One good strategy is to think of all of your previous employers (temp and perm) and make a list of their customers, suppliers/vendors, competitors, and regulators. They will all value your knowledge of an industry and your previous employer.
It might also work well to tell temp agencies you are available 20-30 hours/ week, and do that while you keep applying for jobs. That way scheduling an interview during work hours doesn’t have to be disruptive, but you are still connecting to one or more new networks of people and maybe learning about a new industry or skill. Also, in my experience a lot more admins get hired temp-to-perm than fresh off the street.
Also, there are cases where you can temp for “Coke” through an agency and apply to “Pepsi” for permanent positions. The company gets the benefit of hiring from a competitor, someone who may be doing almost the exact same job they need in a similar company. Obviously this might not work if you have noncompete/ nondisclosure stuff like you would if you work in R&D or sales, but for a typical admin job it can work. I don’t necessarily mean bitter rivals like Coke and Pepsi. In real life this turns out to be more like two hospitals.
I have seen several ambulance companies that train brand new EMT employees for free, and even pay them something while in their own short comprehensive training, if they promise to work for that company for at least 1 year.
After you get the initial EMT job, there is plenty of opportunity and plenty of study time to advance, to learn to be a paramedic, or whatever, while mostly usually sitting in an ambulance in a parking lot doing nothing else for 12 hours a day.
When I was younger I looked for a night guard job at an office building so I could not only get money for my law school tuition but also give me plenty of paid time to study all night.
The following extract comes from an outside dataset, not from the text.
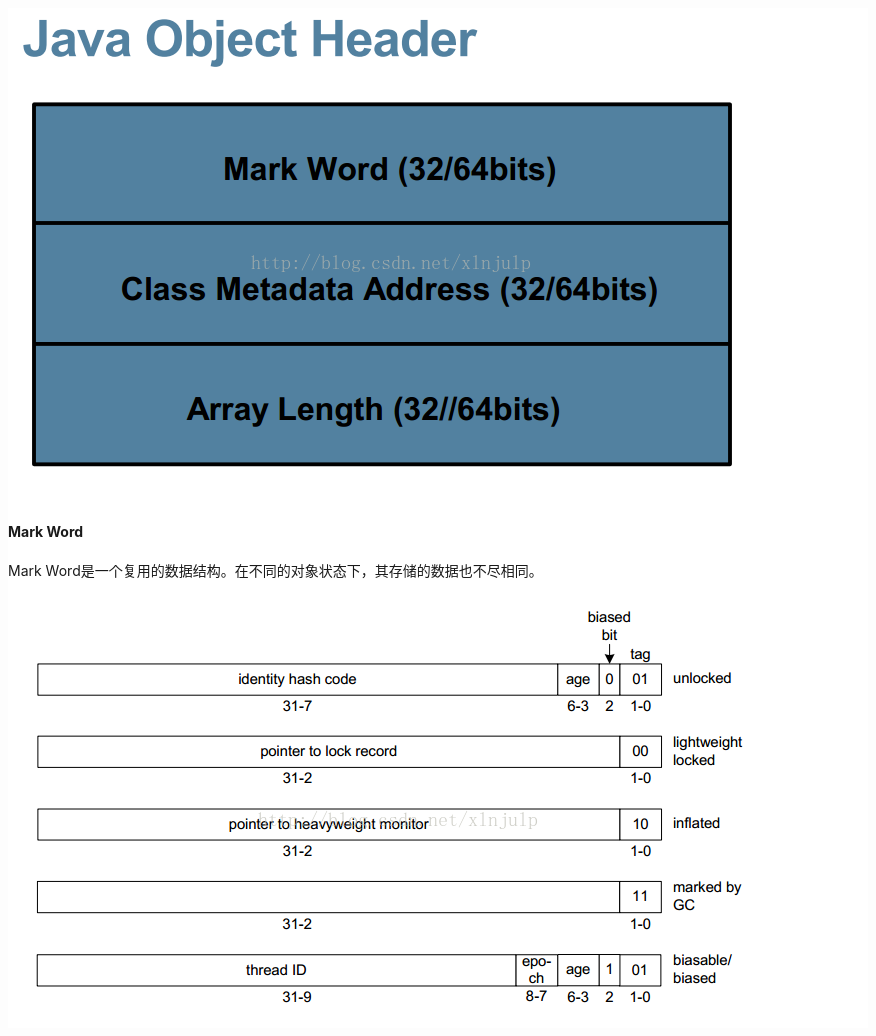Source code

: ![img](images/offer/20140619204318875.png)

#### Mark Word

Mark Word是一个复用的数据结构。在不同的对象状态下，其存储的数据也不尽相同。

![img](images/offer/20140619210443906.png)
Seconded. As a person with a completely unmarketable degree (history), I was fawned over by the call center for
a) Not being a complete fuckup
b) Doing tasks without being micromanaged and with a minimum of drama
c) Greater than remedial English skills
d) Showing up to work regularly
e) Being flexible about schedule and overtime
It’s not easy work – it feels like a grind – but because it burns people out relatively quickly, you can move up fast. I lasted 4 years. Picked up a lot of good skills in management and technology, too, and helped a bunch of other people in the same position (out of college, needing actual job skills). I’m glad I did it.
Plus, call centers are always hiring. It’s like retail work, it’s stressful, but it’s more like an office environment so it’s a bit easier to get hired somewhere else.
Network. If you’ve ever worked anywhere, ever, in your life, you know that finding sane employees is a difficult task. Everybody, at some point in their lives, has been asked by their supervisor: “Do you know anybody? (who is not crazy that can take the position?)” Nowadays, with a bad economy, it’s impossible to take risks on bad workers. Employers want some guarantee that the employee won’t run screaming through the hallways at 3am while covered in mayonnaise before puking in their desk drawer. Get invited to social events. Tag along. Meet people. Pretend to be sane.